Thomas scored a career-high 38 points, but his offensive explosion wasn’t enough to prevent a loss to the Oklahoma City Thunder, which walked away with a 108-93 victory.
Sacramento’s diminutive point guard came out of the gates scorching hot, knocking down contested threes, drawing fouls and setting up teammates. With Russell Westbrook out and Oklahoma City’s attention focused on others, Thomas got nearly anything he wanted, weaving through the Thunder defense with relative ease.
He was the exception, though, and the Thunder frustrated the rest of the Kings defensively throughout the night. Aggressive double-teams on Rudy Gay and DeMarcus Cousins limited Sacramento’s top two scorers and led to turnovers that Oklahoma City capitalized upon.
On multiple occasions, a second defender sneaked up from behind to apply pressure on Gay or Cousins and stripped the ball in the process, turning loose the Thunder’s dangerous transition offense. Lack of ball security and transition defense proved a poisonous cocktail for Sacramento; its 21 turnovers led to 34 Oklahoma City points.

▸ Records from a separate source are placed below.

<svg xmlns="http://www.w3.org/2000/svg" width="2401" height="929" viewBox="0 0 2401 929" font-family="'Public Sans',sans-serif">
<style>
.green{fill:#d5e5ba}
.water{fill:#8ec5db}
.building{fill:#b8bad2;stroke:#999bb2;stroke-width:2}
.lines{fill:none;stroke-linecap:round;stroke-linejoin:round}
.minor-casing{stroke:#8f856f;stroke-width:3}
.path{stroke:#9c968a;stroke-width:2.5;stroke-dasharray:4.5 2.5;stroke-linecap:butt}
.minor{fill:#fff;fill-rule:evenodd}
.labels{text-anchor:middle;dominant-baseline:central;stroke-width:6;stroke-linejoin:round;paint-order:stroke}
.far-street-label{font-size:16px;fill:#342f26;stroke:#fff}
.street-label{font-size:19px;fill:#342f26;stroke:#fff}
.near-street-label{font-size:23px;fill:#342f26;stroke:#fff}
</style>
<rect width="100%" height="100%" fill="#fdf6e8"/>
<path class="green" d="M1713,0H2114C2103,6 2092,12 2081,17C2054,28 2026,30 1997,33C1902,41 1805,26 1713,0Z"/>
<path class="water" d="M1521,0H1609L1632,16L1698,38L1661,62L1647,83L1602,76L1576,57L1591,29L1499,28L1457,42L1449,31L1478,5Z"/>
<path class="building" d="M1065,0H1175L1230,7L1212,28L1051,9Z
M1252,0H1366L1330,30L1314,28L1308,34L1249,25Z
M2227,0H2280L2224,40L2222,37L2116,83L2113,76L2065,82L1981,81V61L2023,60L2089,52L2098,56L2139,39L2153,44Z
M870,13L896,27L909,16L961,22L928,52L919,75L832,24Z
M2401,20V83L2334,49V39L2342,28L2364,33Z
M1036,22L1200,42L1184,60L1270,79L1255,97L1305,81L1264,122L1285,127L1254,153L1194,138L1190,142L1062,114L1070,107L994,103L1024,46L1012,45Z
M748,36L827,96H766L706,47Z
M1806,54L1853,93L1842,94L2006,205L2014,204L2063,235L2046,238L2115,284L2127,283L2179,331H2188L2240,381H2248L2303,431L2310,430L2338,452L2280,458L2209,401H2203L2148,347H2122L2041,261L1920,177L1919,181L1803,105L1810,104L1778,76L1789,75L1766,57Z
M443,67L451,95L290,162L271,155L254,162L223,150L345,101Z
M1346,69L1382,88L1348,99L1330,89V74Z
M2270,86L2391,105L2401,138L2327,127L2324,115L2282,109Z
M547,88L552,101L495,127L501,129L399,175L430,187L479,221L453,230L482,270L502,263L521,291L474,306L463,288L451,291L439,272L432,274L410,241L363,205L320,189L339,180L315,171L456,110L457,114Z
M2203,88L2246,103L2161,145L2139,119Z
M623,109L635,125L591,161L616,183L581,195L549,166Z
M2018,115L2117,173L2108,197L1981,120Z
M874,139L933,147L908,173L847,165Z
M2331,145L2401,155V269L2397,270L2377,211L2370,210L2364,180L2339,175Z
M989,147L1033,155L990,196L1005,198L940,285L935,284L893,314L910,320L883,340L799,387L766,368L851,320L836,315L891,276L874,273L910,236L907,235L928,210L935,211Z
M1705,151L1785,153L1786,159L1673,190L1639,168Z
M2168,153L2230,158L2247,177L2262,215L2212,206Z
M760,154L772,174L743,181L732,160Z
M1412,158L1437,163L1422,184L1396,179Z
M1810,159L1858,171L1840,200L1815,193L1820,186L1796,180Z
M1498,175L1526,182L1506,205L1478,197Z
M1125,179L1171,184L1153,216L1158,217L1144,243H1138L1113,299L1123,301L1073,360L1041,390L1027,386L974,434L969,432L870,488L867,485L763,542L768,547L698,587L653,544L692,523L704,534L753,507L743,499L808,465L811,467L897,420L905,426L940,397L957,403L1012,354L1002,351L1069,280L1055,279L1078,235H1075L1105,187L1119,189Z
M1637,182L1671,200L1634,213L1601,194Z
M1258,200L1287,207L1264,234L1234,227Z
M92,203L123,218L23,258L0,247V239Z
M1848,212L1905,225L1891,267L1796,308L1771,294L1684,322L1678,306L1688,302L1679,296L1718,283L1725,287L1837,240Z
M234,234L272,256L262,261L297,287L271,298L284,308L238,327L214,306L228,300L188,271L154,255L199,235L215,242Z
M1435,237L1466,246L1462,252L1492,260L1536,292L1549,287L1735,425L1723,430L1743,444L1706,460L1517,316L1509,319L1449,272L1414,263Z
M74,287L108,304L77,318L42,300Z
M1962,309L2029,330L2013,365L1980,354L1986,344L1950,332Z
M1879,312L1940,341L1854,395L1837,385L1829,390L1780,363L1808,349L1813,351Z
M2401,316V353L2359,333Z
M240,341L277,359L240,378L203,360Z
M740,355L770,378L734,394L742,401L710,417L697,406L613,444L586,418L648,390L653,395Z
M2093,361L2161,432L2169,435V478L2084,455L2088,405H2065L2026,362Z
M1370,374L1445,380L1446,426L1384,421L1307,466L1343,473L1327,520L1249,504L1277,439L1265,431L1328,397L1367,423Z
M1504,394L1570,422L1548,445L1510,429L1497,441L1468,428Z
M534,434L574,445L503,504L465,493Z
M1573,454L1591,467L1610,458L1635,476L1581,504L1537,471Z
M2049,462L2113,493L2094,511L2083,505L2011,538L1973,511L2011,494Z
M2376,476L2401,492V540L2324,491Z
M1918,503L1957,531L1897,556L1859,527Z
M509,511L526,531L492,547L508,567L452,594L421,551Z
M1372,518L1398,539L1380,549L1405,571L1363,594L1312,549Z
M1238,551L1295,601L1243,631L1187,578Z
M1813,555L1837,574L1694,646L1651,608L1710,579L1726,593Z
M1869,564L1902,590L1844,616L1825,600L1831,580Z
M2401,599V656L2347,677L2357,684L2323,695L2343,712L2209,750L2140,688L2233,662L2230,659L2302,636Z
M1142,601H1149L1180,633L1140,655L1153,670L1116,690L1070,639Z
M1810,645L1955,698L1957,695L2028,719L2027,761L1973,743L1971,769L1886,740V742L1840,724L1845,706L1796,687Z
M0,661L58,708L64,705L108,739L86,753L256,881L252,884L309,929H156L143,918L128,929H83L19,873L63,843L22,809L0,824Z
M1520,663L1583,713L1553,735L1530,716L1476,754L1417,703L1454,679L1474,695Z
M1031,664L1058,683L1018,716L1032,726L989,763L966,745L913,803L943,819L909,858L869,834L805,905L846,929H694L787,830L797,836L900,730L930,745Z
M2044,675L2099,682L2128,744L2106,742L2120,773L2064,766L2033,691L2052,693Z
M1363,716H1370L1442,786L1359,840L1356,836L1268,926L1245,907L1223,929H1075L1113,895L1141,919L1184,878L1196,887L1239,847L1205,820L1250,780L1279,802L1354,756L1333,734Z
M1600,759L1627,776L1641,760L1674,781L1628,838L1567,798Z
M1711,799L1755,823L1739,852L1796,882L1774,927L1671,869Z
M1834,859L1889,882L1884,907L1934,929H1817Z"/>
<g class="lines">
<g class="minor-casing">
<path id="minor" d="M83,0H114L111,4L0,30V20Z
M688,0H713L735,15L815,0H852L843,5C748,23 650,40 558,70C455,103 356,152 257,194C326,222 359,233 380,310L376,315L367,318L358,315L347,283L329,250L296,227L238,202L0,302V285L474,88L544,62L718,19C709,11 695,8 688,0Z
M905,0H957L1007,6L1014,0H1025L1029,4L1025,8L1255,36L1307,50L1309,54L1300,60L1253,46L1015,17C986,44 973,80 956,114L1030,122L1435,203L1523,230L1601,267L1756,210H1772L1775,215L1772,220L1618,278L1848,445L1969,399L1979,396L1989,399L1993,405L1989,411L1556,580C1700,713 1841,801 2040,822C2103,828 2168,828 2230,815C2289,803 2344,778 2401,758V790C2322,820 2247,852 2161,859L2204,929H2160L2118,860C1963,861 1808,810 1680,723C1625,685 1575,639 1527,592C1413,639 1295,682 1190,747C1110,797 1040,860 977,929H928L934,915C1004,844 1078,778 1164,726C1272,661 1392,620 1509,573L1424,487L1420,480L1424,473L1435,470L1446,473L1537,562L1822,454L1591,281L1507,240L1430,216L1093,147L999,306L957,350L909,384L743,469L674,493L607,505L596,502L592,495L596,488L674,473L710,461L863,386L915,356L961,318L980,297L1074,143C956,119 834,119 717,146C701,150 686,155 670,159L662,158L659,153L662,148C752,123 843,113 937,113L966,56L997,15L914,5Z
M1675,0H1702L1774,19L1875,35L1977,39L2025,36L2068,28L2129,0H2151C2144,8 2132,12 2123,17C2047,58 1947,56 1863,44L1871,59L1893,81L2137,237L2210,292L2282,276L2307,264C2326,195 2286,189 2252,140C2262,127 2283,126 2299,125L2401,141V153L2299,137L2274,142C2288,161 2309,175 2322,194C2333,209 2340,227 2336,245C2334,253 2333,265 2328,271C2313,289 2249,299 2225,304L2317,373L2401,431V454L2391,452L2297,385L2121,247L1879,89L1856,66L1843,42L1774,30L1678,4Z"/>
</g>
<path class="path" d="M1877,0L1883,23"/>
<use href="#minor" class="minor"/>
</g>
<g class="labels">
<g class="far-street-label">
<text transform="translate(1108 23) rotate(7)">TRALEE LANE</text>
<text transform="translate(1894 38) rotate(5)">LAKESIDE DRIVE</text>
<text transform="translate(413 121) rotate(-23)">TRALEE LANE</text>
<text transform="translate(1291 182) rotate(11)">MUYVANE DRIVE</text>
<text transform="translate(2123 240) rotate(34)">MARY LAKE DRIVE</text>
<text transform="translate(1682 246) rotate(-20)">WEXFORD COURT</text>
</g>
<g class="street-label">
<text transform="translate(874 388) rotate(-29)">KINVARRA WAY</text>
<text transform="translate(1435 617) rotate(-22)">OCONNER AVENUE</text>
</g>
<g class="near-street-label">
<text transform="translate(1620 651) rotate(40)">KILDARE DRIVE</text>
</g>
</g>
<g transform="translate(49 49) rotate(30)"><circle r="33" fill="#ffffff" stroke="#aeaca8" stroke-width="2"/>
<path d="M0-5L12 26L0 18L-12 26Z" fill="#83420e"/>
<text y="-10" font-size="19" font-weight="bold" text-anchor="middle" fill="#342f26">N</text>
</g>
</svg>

“The one thing we always try to preach is showing a resiliency to making mistakes. If you turn the ball over, try to limit them to less than a point per turnover,” Michael Malone said. “54 of their 108 points came off of turnovers and offensive rebounds. That’s got nothing to do with gameplan and coverages, we just have to do a better job of valuing the basketball.”
The defensive pressure clearly agitated Gay, who only had six points on seven shots. In the fourth quarter his frustration boiled over and he received two technical fouls in quick succession for arguing with a referee.
The Thunder, on the other hand, got strong performances throughout its rotation Sunday. Kevin Durant had a somewhat typical, but nonetheless outstanding game. He registered 30 points on just 15 field goal attempts and even got teammates involved, tallying nine assists. Serge Ibaka benefitted greatly from Durant’s generosity; the Thunder big man was active off the ball, knocking down catch and shoot opportunities and cutting to the basket.
Oklahoma City’s offense was clicking so much that Malone resorted to putting Kendrick Perkins at the foul line to disrupt the Thunder’s rhythm, he said.
“Sometimes when you can’t get a stop, you put a guy on the foul line. I’d rather have him shoot it than (Durant) shoot it,” Malone said.
While the wide margin created by the Thunder upset the Kings, it did afford them the opportunity to play Carl Landry for the first time this season. Landry had been out of action since October as he recovered from a torn hip flexor, but with the game out of hand, Malone saw a chance to get his forward some run.
Landry only played nine minutes, but looked comfortable and registered six points and nine rebounds in his limited action. Malone said looks forward to getting more production from Landry off of the bench as he becomes more healthy.
“One of the beautiful things about Carl is that he can be a go-to player. DeMarcus, with that first group, is our go-to post guy, Rudy can post a little bit, but now Carl Landry is a guy we’re going to go to in the post and put in pick and rolls,” Malone said. “He can score in different ways – he’s good facing the basket as well as back to the basket – so he’ll be a guy we go to.”
The Kings’ next chance to work Landry into the offense will come Tuesday, when Sacramento concludes its recent road trip with a game against the New Orleans Pelicans.